Guy Parmelin è soddisfatto di come la macchina organizzativa abbia funzionato per la parte di G7 sotto responsabilità elvetica, essenzialmente la logistica degli arrivi all’aeroporto di Ginevra e una parte della sicurezza. “La logistica rappresenta una sfida poiché, a seconda dell’arrivo degli aerei, a volte è stato necessario cambiare i punti di accoglienza”, ha messo in evidenza. Il vertice non è ancora terminato, ma la gestione delle partenze è più semplice che quella degli arrivi.

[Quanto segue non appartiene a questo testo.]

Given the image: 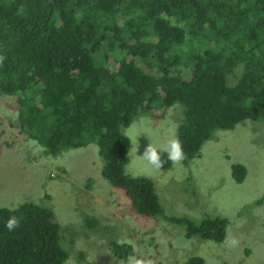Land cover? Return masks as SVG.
Here are the masks:
<instances>
[{
  "label": "trees",
  "instance_id": "1",
  "mask_svg": "<svg viewBox=\"0 0 264 264\" xmlns=\"http://www.w3.org/2000/svg\"><path fill=\"white\" fill-rule=\"evenodd\" d=\"M3 94L17 95L7 116L47 154L69 156L95 140L104 178L125 191L134 211L185 227L189 240L221 243L228 225L238 227L234 218L167 214L157 179L127 171L133 147L123 128L180 105L184 118L176 137L186 174L194 162L202 167L203 145L218 132L248 120L264 123V0H0ZM162 159L160 169H171ZM224 159L233 163L236 182L252 175L230 154ZM34 195L15 212L0 207V264H65L70 258L59 207L48 204L49 194ZM255 204H264V194ZM11 215L21 222L9 232L4 222ZM112 251L135 261L130 244L114 243ZM205 263L192 255L174 264Z\"/></svg>",
  "mask_w": 264,
  "mask_h": 264
},
{
  "label": "rangeland",
  "instance_id": "2",
  "mask_svg": "<svg viewBox=\"0 0 264 264\" xmlns=\"http://www.w3.org/2000/svg\"><path fill=\"white\" fill-rule=\"evenodd\" d=\"M13 102L14 99L0 97V131L6 132L0 138V206H18L34 184V196L49 194L48 204L59 207L65 224L62 244L70 253L65 264H133L115 257L107 243L132 245L137 264L181 263L192 255L204 258L205 264H264V204L254 205L264 194L263 122L248 120L232 130L218 132L203 145L207 152L202 167H196L194 162V169H187L186 175L182 161L169 170L158 171L140 156L148 143L158 146L177 136L183 108L176 105L161 117L153 119L149 114L133 121L139 123L143 118L150 137L145 133L138 136L137 149H130L127 171L133 176L149 174L158 180H154L156 190L169 215L188 216L196 221L214 216L234 218L238 227L228 225L224 241L217 243L202 237L189 240L185 227L134 211L123 189L88 169L89 163L94 168L103 165L97 144L71 149L69 152H74L69 156H45L36 151L38 143L28 140L20 133L19 124L4 114L3 107L9 108ZM23 151L37 158L28 166L32 175H27V167L22 168L15 160ZM229 154L235 163H243L253 172L244 183L236 182L233 163L224 159ZM12 162L16 165L7 168ZM60 164L65 170H59V179H51L47 191L43 188L47 178ZM89 221L95 222L90 230ZM191 241L196 243L195 249ZM245 245L251 250L249 256L245 255Z\"/></svg>",
  "mask_w": 264,
  "mask_h": 264
},
{
  "label": "clouds",
  "instance_id": "3",
  "mask_svg": "<svg viewBox=\"0 0 264 264\" xmlns=\"http://www.w3.org/2000/svg\"><path fill=\"white\" fill-rule=\"evenodd\" d=\"M3 97H8L9 99H14V100H16L18 98L17 95L8 96V95H4V94H3ZM8 110H9V108L3 107V111H4V114L6 116H7L6 112ZM19 127L21 128L20 125H19ZM20 133L21 134H25L26 137H28V140H33V141H36L38 143V146L36 147V151L37 150L40 151L45 156L53 155V154H47L45 152L44 146L41 143H39L37 140H34V139L29 138L30 135L28 133L24 132V130L22 128L20 130ZM141 133H145V134H147L148 137H150L149 134H148V127L144 123V121H142V120L139 123H135L134 122L132 125H130L128 128H126L125 131H124V137H126L128 139V141H130L132 143V147L133 148L137 149V143H136V141H137L138 136ZM5 134H6V132L0 131V138H3V135H5ZM76 134L79 135L80 137L82 136L81 132H78ZM91 143H95V144L99 145L95 140L91 139L86 145H84V147L88 146ZM1 156H2V154L0 152V157ZM54 156H56V155H54ZM140 156L153 169L158 170V169H160L162 167L163 163L165 162V160L162 159V157H166V160L168 162H171L173 165H175V164L181 162L185 158V153H184V149H183L182 143L179 140V138L173 136L172 138L168 139L165 143L160 144L158 146H154L150 142L144 148L143 153ZM15 160H18L19 161V165H21L22 168H25L24 166H26L27 167L26 169H28V168H30L28 166H30L31 164L36 163L37 158H36L35 154H29V155H27V153L23 151V152L20 153V156H18V158H16ZM53 161H54V159H53ZM13 165H16V163L15 162H12L10 165L7 166V168L13 167ZM173 165H172V167H173ZM58 166H61V167H58ZM59 168H64V165L60 164V165H57L56 166V171L55 172H51L52 173V176H49V177H51V179L54 178V177H57L58 179L60 178ZM88 169H91L93 172H95L99 176H101V174H102V172H101L102 167L94 168L91 163H89ZM161 170H158V171H161ZM62 171H64V170H62ZM25 173L28 175V172L27 171ZM29 175H32V173H30ZM102 176H103V174H102ZM51 179L47 178L46 184L43 187L44 189H47V187L50 184ZM70 182L74 183L73 181H70ZM176 183L177 184H181L179 182H176ZM36 189H37V184H36V186L34 184L32 186V188H31V190H30V193L25 194V196H24V198H23V200L21 202H24L28 197L34 195L36 193ZM254 205H257V204H255V202H254ZM0 207H8V206H0ZM8 211L9 212H15L16 211L15 206L9 207L8 208ZM248 212H249V210H248ZM171 216H176V215H171ZM221 217H224V216H221ZM20 222H21V219L19 217H17L16 215H11L4 222V228H6L9 232H11V231H13L14 229H16V228H18L20 226ZM89 223H91L93 225H89ZM94 223H95L94 221H89L88 222V228L89 227H93L94 226ZM89 230H90V228H89ZM257 238L258 237H256V238L254 237V239H256V240H257ZM232 243H235V241H233ZM107 244L113 249V245L114 244H112V245L110 243H107ZM112 253H113V251H112ZM131 263L137 264L136 260L133 261V262H131ZM157 264H159V263H157Z\"/></svg>",
  "mask_w": 264,
  "mask_h": 264
}]
</instances>
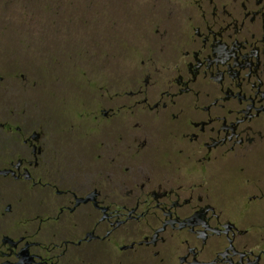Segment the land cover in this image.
I'll list each match as a JSON object with an SVG mask.
<instances>
[{
    "label": "flooded vegetation",
    "instance_id": "flooded-vegetation-1",
    "mask_svg": "<svg viewBox=\"0 0 264 264\" xmlns=\"http://www.w3.org/2000/svg\"><path fill=\"white\" fill-rule=\"evenodd\" d=\"M167 3L119 69H56L60 119L5 87L0 264H264V0Z\"/></svg>",
    "mask_w": 264,
    "mask_h": 264
},
{
    "label": "rangeland",
    "instance_id": "rangeland-1",
    "mask_svg": "<svg viewBox=\"0 0 264 264\" xmlns=\"http://www.w3.org/2000/svg\"><path fill=\"white\" fill-rule=\"evenodd\" d=\"M167 2L0 0V102L6 86L24 85L38 92L44 116L60 119L78 97L76 86L63 100L55 96L56 69L61 80L78 86L84 85L86 56H106V70L119 69L111 56H139L155 38L156 22L165 20ZM26 101L35 99L27 94ZM71 149L78 151L76 145Z\"/></svg>",
    "mask_w": 264,
    "mask_h": 264
}]
</instances>
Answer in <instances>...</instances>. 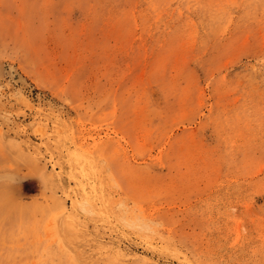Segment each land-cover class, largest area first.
<instances>
[{
    "label": "rangeland",
    "instance_id": "obj_1",
    "mask_svg": "<svg viewBox=\"0 0 264 264\" xmlns=\"http://www.w3.org/2000/svg\"><path fill=\"white\" fill-rule=\"evenodd\" d=\"M0 245L264 264V0H0Z\"/></svg>",
    "mask_w": 264,
    "mask_h": 264
},
{
    "label": "bare ground",
    "instance_id": "obj_2",
    "mask_svg": "<svg viewBox=\"0 0 264 264\" xmlns=\"http://www.w3.org/2000/svg\"><path fill=\"white\" fill-rule=\"evenodd\" d=\"M125 4V3H124ZM194 5V4H193ZM117 12V11H116ZM170 12V11H169ZM118 13V12H117ZM120 13V12H119ZM173 17V16H172ZM199 18V17H198ZM100 19V18H99ZM204 19V18H203ZM121 21V20H120ZM129 21H131V20H129ZM180 22V21H179ZM127 27V26H126ZM180 27V26H179ZM177 29H178V27H177ZM176 32V31H175ZM124 33V32H123ZM127 35V34H126ZM156 35V34H155ZM154 119V118H153ZM153 199H154V197H153ZM83 201V200H82ZM85 205H86V202L85 203H83V205H82V209L84 210V211H87V209H86V207H85ZM101 210V209H100ZM106 216V215H105ZM145 224H141V223H135V227H138L139 229H142L143 228V226H144ZM115 229V228H114ZM123 232V231H122ZM24 233V232H23ZM21 234V233H20ZM19 234V235H20ZM11 235V234H10ZM18 235V236H19ZM3 236H5V235H3ZM13 236V235H12ZM131 238V237H130ZM13 239V238H12ZM28 241V240H27ZM8 244V243H7ZM1 246V245H0ZM15 249V248H14ZM35 249V248H34ZM41 252V251H40ZM29 257V256H28ZM29 262V261H28Z\"/></svg>",
    "mask_w": 264,
    "mask_h": 264
}]
</instances>
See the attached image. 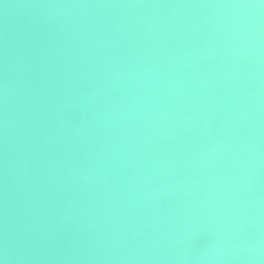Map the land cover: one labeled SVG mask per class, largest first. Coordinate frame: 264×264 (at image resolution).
I'll list each match as a JSON object with an SVG mask.
<instances>
[{"label":"water","instance_id":"obj_1","mask_svg":"<svg viewBox=\"0 0 264 264\" xmlns=\"http://www.w3.org/2000/svg\"><path fill=\"white\" fill-rule=\"evenodd\" d=\"M2 264H264V0H0Z\"/></svg>","mask_w":264,"mask_h":264},{"label":"snow or ice","instance_id":"obj_2","mask_svg":"<svg viewBox=\"0 0 264 264\" xmlns=\"http://www.w3.org/2000/svg\"><path fill=\"white\" fill-rule=\"evenodd\" d=\"M0 264H2V262H0Z\"/></svg>","mask_w":264,"mask_h":264}]
</instances>
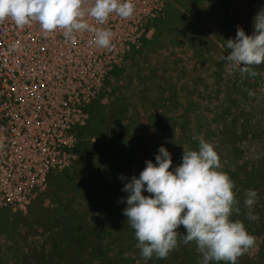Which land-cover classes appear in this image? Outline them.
Here are the masks:
<instances>
[{"label":"rangeland","instance_id":"rangeland-1","mask_svg":"<svg viewBox=\"0 0 264 264\" xmlns=\"http://www.w3.org/2000/svg\"><path fill=\"white\" fill-rule=\"evenodd\" d=\"M220 1L228 4L227 0ZM263 1L229 0L234 13L218 18L212 14V0H164L159 14L148 23V37L137 44L86 108V122L90 115L97 116L94 109L100 108L107 121L104 127L129 126L126 138H140L147 145L155 134L147 125L154 114L161 119L182 114L177 123L183 117L187 121L181 137L193 143L191 147L199 145L193 137H203L214 145L220 171L230 172L264 160V64L257 66L259 75L250 77L242 76L223 59L231 53L224 41L236 36L230 31L245 26L252 34L253 17L264 8ZM245 89L255 96L250 98ZM128 116L131 119L127 123ZM83 133L82 129L74 130L71 143L75 152H71L66 167L61 173L49 174L43 190L29 199L23 210L0 205V215L6 216L4 233L0 234V264H37L44 233L50 226L48 215L62 202L60 197L71 198L60 184L77 174L79 151L86 148L85 143H97ZM255 168L264 178V163ZM261 199L264 202V195ZM259 204L257 201L253 211L262 208ZM258 241L256 238L255 246L239 257L237 264H264L255 257Z\"/></svg>","mask_w":264,"mask_h":264},{"label":"clouds","instance_id":"clouds-1","mask_svg":"<svg viewBox=\"0 0 264 264\" xmlns=\"http://www.w3.org/2000/svg\"><path fill=\"white\" fill-rule=\"evenodd\" d=\"M135 10L133 0H0V22L10 18L23 28L35 21L45 33L62 30L73 43L75 33L90 31L97 47L109 49L113 32L93 28L84 18L91 17L103 25L112 14L129 19ZM224 42L231 53L223 59L231 67L242 76L259 75L254 69L264 64V8L253 17L251 35L237 26L235 38ZM245 91L250 98L255 96L252 90ZM193 139L199 141L198 149L184 147L182 162L172 171V156L163 146L158 149L155 164L145 162L139 178L132 176L122 188L128 194L120 201L127 205L122 214L134 230L136 247L144 260L167 259L182 242L195 244L202 257L200 264H237L238 258L255 246L256 237L241 220L232 219L241 213L240 201L234 191L235 182L220 171L214 145L203 137ZM120 179L125 177L121 175ZM145 191L150 195H143ZM244 197V207L251 209L258 193L247 189ZM248 219L258 223L260 218L249 214ZM181 226L186 234L178 231Z\"/></svg>","mask_w":264,"mask_h":264},{"label":"built area","instance_id":"built-area-1","mask_svg":"<svg viewBox=\"0 0 264 264\" xmlns=\"http://www.w3.org/2000/svg\"><path fill=\"white\" fill-rule=\"evenodd\" d=\"M163 1L133 0V17L112 14L103 25L86 16L91 27L113 32L109 49L97 47L90 31L75 33L73 43L35 21L23 28L10 18L0 22V205L23 210L44 179L66 167L86 108L148 37Z\"/></svg>","mask_w":264,"mask_h":264},{"label":"trees","instance_id":"trees-1","mask_svg":"<svg viewBox=\"0 0 264 264\" xmlns=\"http://www.w3.org/2000/svg\"><path fill=\"white\" fill-rule=\"evenodd\" d=\"M227 1L228 4H224L223 1L212 0L215 6V9L211 10L212 14L221 18L223 13H234L233 8L229 7V0ZM241 28L247 35H251L245 26ZM218 29L220 30V27ZM236 30L237 27H234L230 34L236 35ZM255 70L257 71L258 67ZM121 109L125 111L124 108ZM94 112L98 115H90V121L79 129L84 130L83 134L89 138L96 139L97 143H85L86 148L79 151L81 162L77 174L60 184L66 188L64 194L70 193L71 198L60 197L62 202L48 215L50 226H47L44 233L45 238L42 239L40 247L42 254L39 255L37 264H200L202 257L197 253L195 244L184 245L182 242L167 259L153 257L144 260L136 247L134 230L126 223L127 218L122 214L127 205L120 202L128 195L122 191L124 185L132 176L139 178L140 172L146 167V161L151 160L155 164V156L159 154L158 149L161 146L172 156L170 171L182 162L184 147L189 150L198 149L196 144L191 147L193 143H188V139L181 137V129L187 118L183 117L181 122L177 123L182 114L170 118L164 116L162 119L158 114H154L152 122L147 125L155 134L146 145L140 138L129 135V138H126L129 126L125 129L104 127L107 122L104 112L100 108L94 109ZM129 119L130 116L126 117L127 123ZM162 130L163 134L158 135ZM71 152H75L74 148ZM263 163L264 160L260 159L241 169L222 171L235 182L234 191L240 201L241 213L238 216L233 215L232 219L241 220L247 231L259 239L258 244L262 249L256 245L255 257L264 262V230L260 231V228L264 229V202L261 199L264 195V178L258 175L255 168ZM121 175L125 177L123 181L120 179ZM247 189L257 191V201L260 202L261 209L253 211V207H244V192ZM142 194L150 195L146 191ZM249 214L258 215L259 222L248 219ZM0 219L2 234L6 226V216L0 215ZM178 231L186 234L182 226ZM125 253L129 254L127 258L124 257Z\"/></svg>","mask_w":264,"mask_h":264}]
</instances>
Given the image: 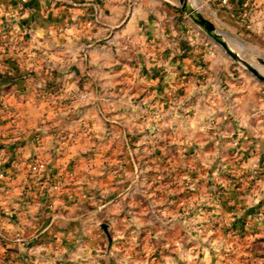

Sul fronte politico il presidente della Confederazione ha avuto alcuni incontri bilaterali, tra cui quello con il presidente brasiliano Lula e con il segretario americano al commercio Jamieson Greer e quello al tesoro Scott Bessent. “Abbiamo fatto il punto su diverse questioni importanti. [Dagli USA] abbiamo ricevuto alcuni segnali piuttosto positivi, ma bisogna restare prudenti”, non c’è una tempistica chiara per chiudere. Il tema dei dazi non è per contro stato affrontato con Donald Trump. L’incontro con il presidente degli Stato Uniti, sulla pista dell’aeroporto, è infatti stato di brevissima durata.
Martedì sera, Parmelin ha anche parlato con il primo ministro britannico Keir Starmer dei negoziati per un accordo di libero scambio globale con Londra. “Alcuni punti sono ancora aperti, ma stiamo facendo progressi. L’obiettivo è dare l’impulso finale, in modo da poter, se possibile, finalizzare questa intesa entro la fine dell’anno”.